**DATA EXTRACT**:
────────────────────
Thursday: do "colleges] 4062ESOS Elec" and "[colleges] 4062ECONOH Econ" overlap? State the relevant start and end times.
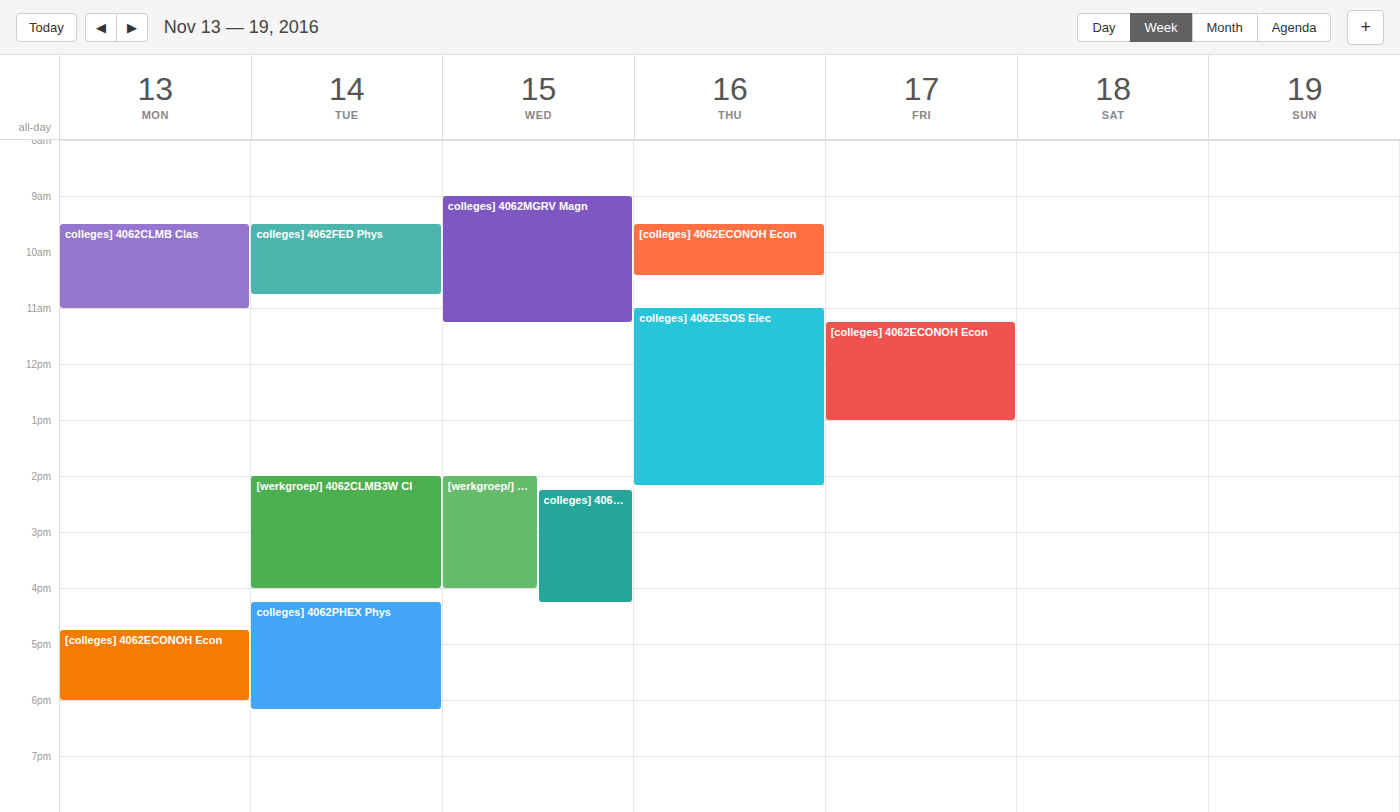
"[colleges] 4062ECONOH Econ" ends at 10:25 AM and "colleges] 4062ESOS Elec" starts at 11:00 AM -- no overlap.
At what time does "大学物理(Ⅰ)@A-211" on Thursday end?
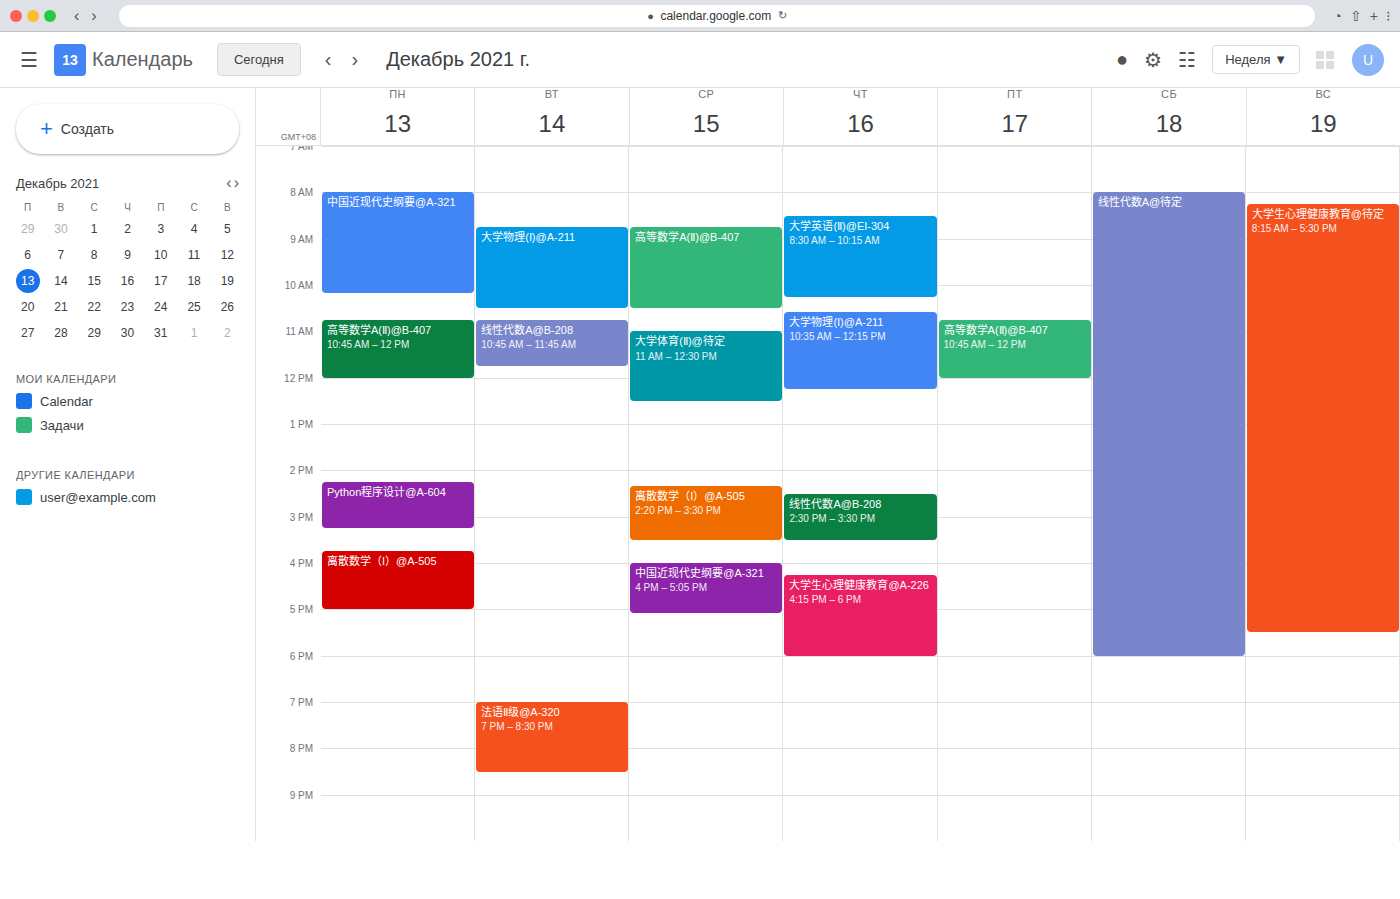
12:15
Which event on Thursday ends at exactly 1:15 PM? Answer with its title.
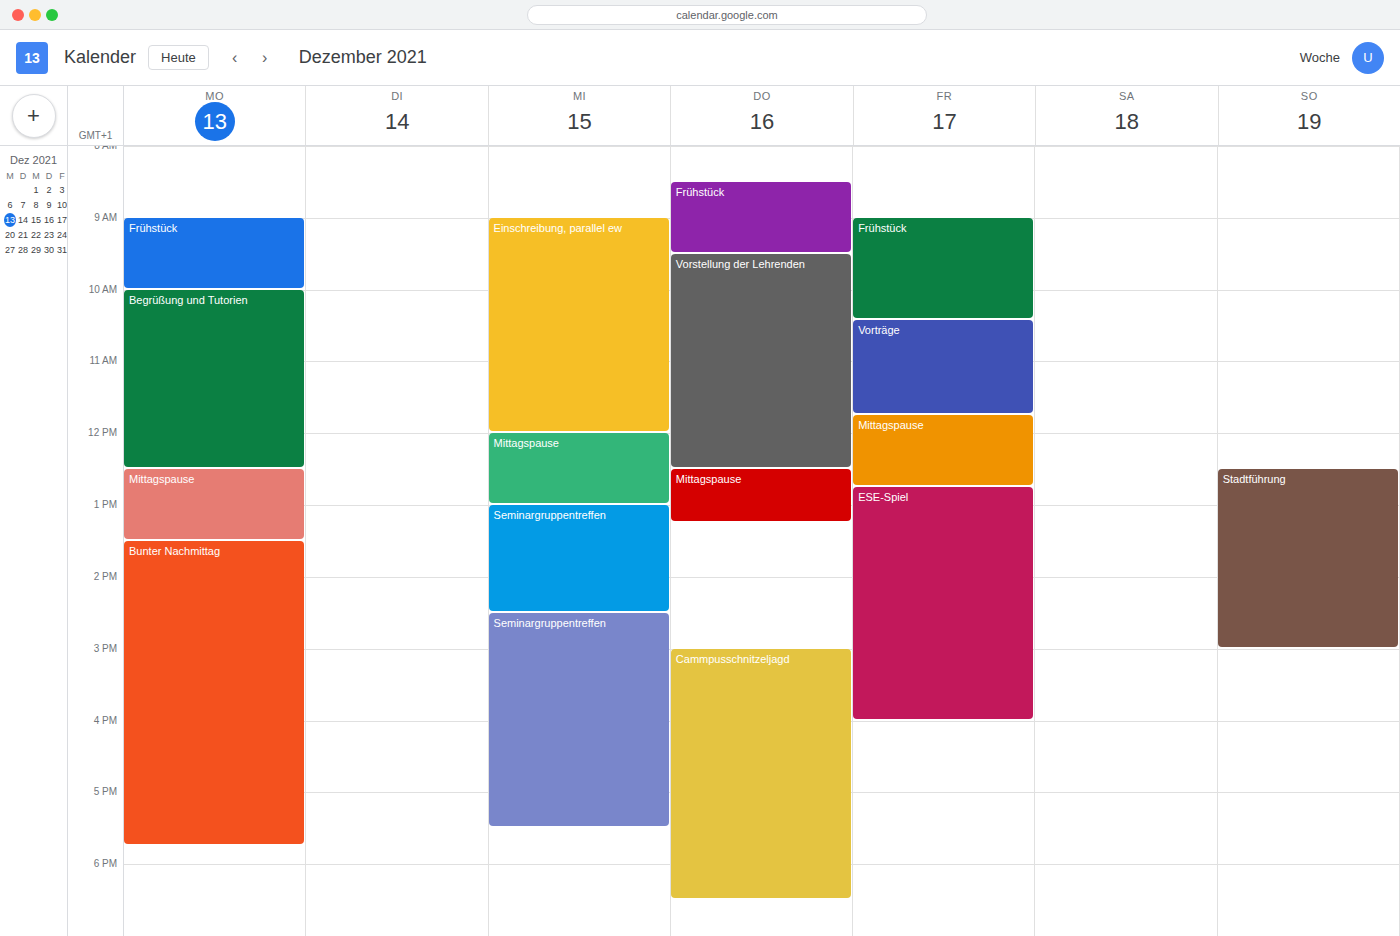
"Mittagspause"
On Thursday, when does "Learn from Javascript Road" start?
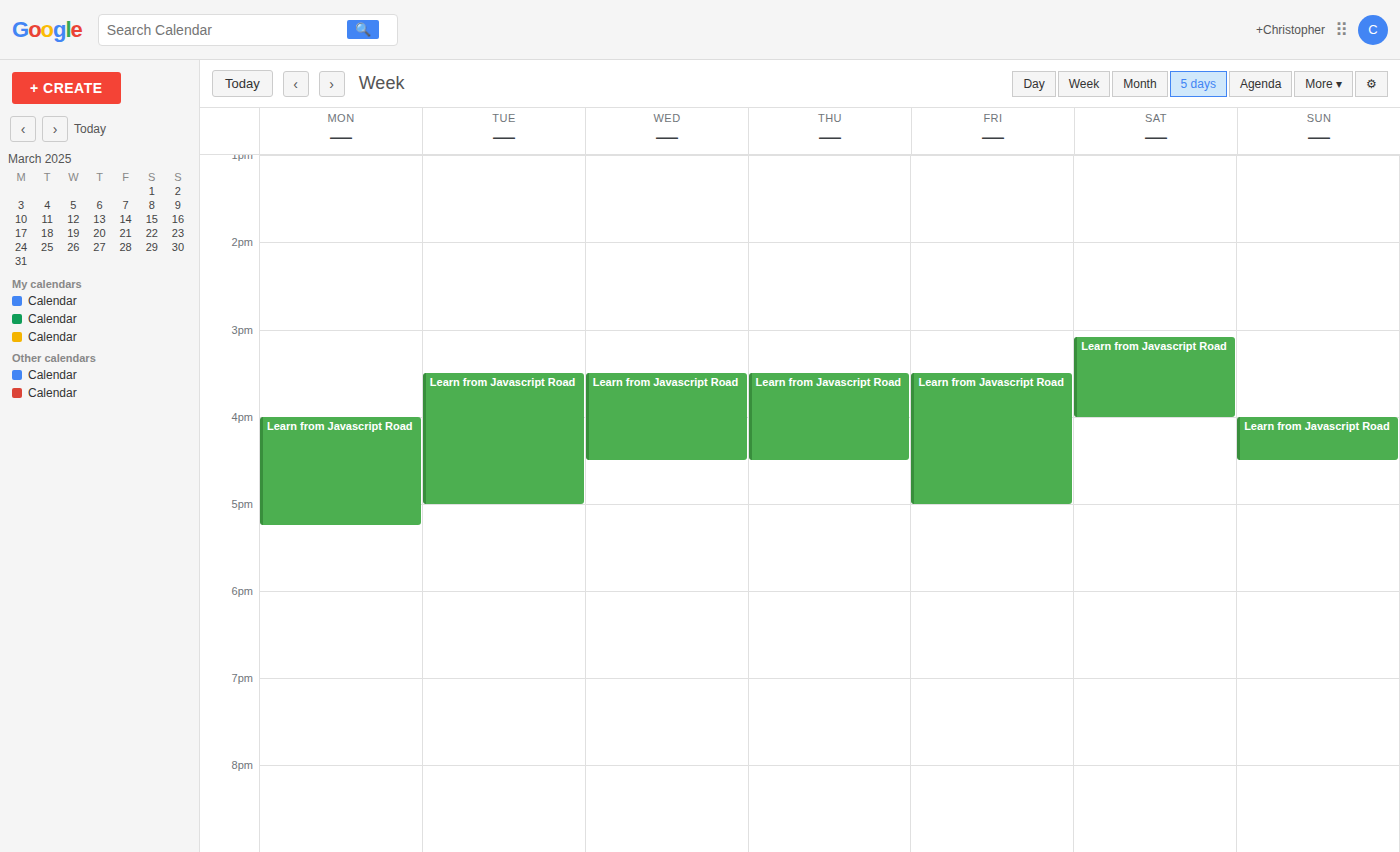
3:30 PM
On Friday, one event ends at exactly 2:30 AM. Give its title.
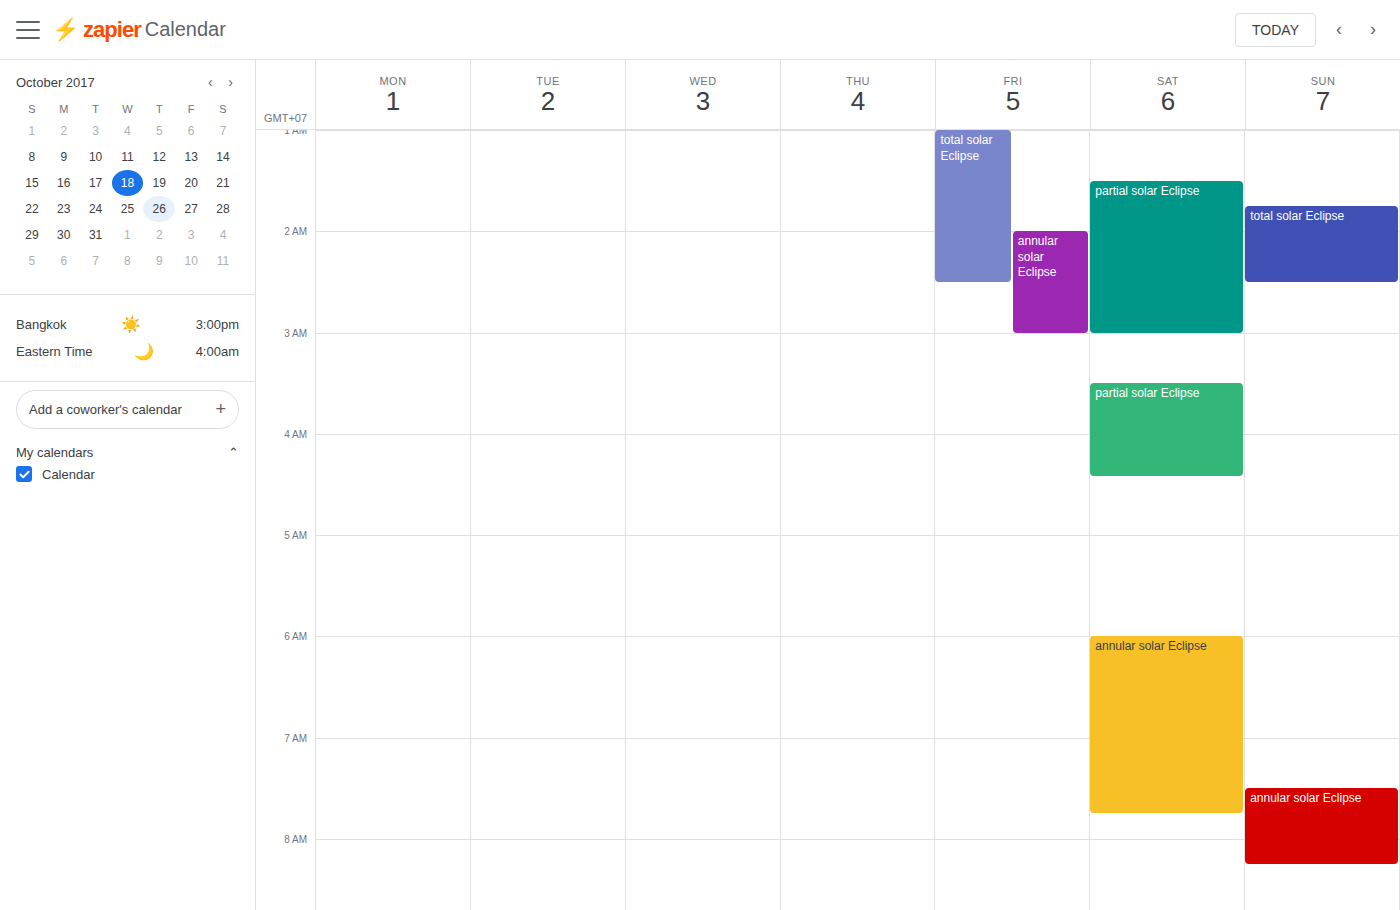
"total solar Eclipse"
────────────────────
**REQUEST**: Please pick out each line in the records above that contains the string "Econ", and copy those lines in full.

**CORRECT RESULT**:
Thursday: do "colleges] 4062ESOS Elec" and "[colleges] 4062ECONOH Econ" overlap? State the relevant start and end times.
"[colleges] 4062ECONOH Econ" ends at 10:25 AM and "colleges] 4062ESOS Elec" starts at 11:00 AM -- no overlap.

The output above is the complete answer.